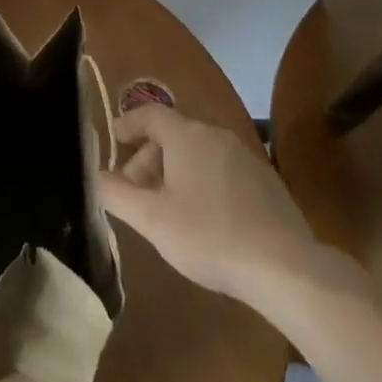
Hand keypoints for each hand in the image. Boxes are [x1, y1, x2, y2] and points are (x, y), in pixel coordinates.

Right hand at [97, 103, 329, 302]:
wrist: (286, 268)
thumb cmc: (209, 236)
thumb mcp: (152, 219)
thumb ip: (116, 194)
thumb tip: (96, 176)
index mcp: (186, 135)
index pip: (149, 113)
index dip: (127, 124)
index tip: (114, 141)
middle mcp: (215, 135)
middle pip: (172, 135)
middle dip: (148, 160)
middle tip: (136, 194)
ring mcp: (245, 157)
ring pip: (198, 154)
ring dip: (175, 173)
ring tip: (167, 210)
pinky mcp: (266, 182)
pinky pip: (222, 170)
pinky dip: (203, 183)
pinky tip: (205, 220)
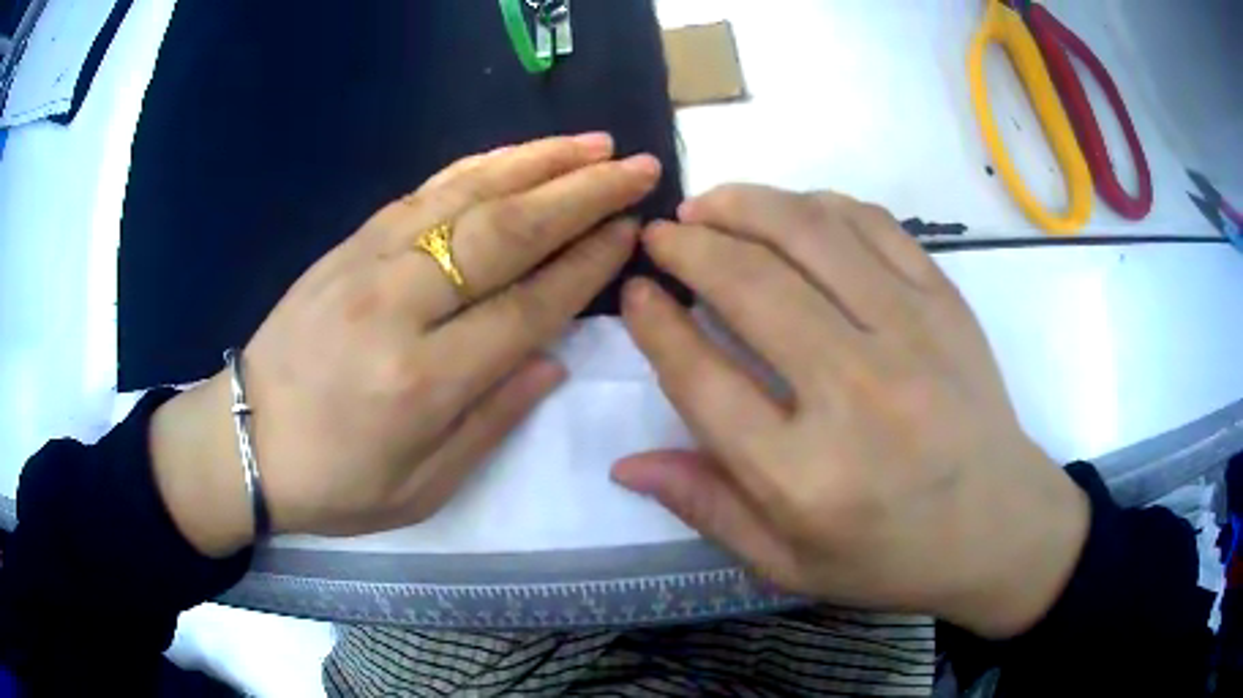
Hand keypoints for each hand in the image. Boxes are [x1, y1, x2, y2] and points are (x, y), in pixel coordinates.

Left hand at [150, 134, 662, 556]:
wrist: (243, 440)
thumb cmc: (333, 483)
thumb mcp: (421, 489)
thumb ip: (490, 421)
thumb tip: (550, 358)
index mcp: (423, 382)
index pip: (527, 306)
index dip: (587, 264)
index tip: (631, 232)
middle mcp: (398, 307)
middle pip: (507, 232)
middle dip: (583, 193)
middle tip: (638, 167)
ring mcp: (367, 262)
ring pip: (468, 195)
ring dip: (539, 162)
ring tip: (595, 143)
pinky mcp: (347, 243)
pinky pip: (424, 191)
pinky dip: (480, 165)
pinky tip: (517, 154)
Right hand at [612, 185, 1089, 638]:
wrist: (1000, 525)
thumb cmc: (892, 557)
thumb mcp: (789, 565)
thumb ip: (707, 508)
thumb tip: (626, 463)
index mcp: (805, 476)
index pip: (702, 379)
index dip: (654, 325)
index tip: (634, 292)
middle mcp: (857, 392)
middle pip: (750, 285)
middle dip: (687, 246)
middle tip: (660, 235)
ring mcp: (912, 334)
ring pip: (809, 232)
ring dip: (745, 204)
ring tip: (710, 205)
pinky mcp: (946, 301)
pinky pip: (871, 224)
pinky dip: (818, 205)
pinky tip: (791, 212)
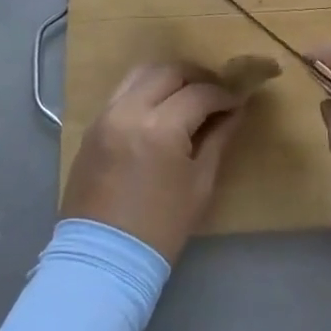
========
▶ [Required action] Transcribe every line from the one containing "middle dip: (687, 246)" to the end of the listing, exactly and exclusively. Do not carry any picture over.

▶ [Solution]
middle dip: (687, 246)
middle tip: (660, 235)
ring mcp: (912, 334)
ring pip: (809, 232)
ring dip: (745, 204)
ring tip: (710, 205)
pinky mcp: (946, 301)
pinky pip: (871, 224)
pinky dip: (818, 205)
pinky tip: (791, 212)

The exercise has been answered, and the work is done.